DOCUMENT PASSAGE below:
Redford Union High School (RUHS) is a secondary school in Redford, Michigan, a suburb of Detroit. The school is affiliated with the Redford Union School District and serves grades 9-12.

History

Redford Union High School's first graduating class matriculated in 1925. The current building was built in 1954.

Demographics
The gender breakdown of the 744 students enrolled in 2014-2015 was:
Male - 52.6%
Female - 47.4%
The demographic breakdown was:
Native American/Alaskan - 0.3%
Asian/Pacific islanders - 0.4%
Black - 57.0%
Hispanic - 2.2%
White - 36.8%
Multiracial - 3.3%

64.0% of the students were eligible for free or reduced lunch.

Athletics
The Redford Union Panthers are members of the Western Wayne Athletic Conference. The school colors are blue and gold. The following MHSAA sanctioned sports are offered:

Baseball (boys)
Bowling (boys and girls)
Competitive cheer (girls)
Cross country (boys and girls)
Football (boys)
Golf (boys)
Soccer (boys and girls)
Softball (girls)
Swim and dive (boys and girls)
Tennis (boys and girls)
Track and field (boys and girls)
Volleyball (girls)
Wrestling (boys)

The football team plays their home games at Kraft Field, located at nearby Hilbert Middle School.  In 1969, the boys track team won the state championship.
End of DOCUMENT PASSAGE.
SUPPLIED MATERIAL below:
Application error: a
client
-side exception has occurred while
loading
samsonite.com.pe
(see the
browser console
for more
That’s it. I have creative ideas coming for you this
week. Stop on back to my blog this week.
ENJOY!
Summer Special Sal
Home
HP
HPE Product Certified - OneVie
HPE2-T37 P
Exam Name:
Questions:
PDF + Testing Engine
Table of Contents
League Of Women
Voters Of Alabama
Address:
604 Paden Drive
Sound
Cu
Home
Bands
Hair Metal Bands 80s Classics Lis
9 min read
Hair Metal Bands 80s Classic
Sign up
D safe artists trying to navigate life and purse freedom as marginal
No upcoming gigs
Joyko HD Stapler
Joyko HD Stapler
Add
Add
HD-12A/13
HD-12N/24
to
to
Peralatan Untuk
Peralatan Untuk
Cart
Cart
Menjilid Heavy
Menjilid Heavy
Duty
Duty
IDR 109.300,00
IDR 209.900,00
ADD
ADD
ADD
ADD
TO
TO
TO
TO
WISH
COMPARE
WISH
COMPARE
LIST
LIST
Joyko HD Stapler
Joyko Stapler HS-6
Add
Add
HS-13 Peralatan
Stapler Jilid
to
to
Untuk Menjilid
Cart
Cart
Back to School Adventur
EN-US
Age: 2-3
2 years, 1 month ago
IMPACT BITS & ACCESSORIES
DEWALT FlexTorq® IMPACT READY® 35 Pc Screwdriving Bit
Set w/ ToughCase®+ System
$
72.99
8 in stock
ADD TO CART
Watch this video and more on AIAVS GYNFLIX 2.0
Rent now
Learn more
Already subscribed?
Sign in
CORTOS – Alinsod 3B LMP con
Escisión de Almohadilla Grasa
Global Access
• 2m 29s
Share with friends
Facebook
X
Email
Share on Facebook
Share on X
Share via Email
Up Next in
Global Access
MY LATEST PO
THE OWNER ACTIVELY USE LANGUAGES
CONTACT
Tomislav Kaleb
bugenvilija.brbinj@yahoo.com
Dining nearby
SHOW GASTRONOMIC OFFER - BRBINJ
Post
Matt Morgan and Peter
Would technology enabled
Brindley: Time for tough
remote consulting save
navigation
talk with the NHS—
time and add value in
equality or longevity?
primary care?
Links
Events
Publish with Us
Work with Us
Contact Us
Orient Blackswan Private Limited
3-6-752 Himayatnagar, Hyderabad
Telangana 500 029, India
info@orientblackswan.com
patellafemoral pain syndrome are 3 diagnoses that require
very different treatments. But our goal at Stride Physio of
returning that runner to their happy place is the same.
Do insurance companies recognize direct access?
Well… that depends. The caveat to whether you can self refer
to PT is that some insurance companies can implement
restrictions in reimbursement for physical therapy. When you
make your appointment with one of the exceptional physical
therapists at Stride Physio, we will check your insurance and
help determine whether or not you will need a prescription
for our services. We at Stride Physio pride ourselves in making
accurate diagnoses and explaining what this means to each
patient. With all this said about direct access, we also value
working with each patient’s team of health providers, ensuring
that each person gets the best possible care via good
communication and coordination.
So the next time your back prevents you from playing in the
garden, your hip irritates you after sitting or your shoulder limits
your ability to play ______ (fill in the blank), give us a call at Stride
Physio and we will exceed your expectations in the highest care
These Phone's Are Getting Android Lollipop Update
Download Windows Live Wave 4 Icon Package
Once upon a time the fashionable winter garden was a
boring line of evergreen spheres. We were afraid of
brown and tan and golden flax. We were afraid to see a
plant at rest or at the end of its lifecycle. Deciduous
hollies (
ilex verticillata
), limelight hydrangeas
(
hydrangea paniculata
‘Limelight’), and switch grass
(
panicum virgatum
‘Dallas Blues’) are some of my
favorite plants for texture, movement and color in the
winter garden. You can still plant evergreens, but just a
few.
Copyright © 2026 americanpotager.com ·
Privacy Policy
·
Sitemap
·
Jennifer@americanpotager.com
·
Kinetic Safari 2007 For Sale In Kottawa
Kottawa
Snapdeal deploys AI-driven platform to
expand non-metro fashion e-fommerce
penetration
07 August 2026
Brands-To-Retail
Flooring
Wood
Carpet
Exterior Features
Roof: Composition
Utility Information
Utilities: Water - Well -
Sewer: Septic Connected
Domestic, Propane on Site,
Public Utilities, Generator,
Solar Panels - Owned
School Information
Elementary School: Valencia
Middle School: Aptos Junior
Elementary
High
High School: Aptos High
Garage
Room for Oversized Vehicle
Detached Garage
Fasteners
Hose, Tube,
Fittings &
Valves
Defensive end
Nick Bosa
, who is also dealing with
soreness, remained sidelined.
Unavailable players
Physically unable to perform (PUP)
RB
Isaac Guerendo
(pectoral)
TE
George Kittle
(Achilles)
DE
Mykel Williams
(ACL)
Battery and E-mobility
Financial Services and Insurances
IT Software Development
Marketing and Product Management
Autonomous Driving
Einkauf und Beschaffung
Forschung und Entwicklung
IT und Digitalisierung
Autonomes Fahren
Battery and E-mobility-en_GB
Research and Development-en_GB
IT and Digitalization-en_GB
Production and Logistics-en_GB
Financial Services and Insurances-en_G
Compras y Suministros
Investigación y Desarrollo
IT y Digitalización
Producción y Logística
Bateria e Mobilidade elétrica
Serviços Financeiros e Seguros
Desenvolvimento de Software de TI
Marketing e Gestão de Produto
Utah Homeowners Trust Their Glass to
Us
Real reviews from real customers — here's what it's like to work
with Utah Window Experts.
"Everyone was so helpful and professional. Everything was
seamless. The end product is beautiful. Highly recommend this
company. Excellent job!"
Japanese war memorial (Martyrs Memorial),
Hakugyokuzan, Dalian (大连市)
End of SUPPLIED MATERIAL.
§ **WORK ORDER**
In the school overview, where does the Redford Union football team play its home games?

§ **RESPONSE TO THE TASK**
The football team plays its home games at Kraft Field, located at nearby Hilbert Middle School.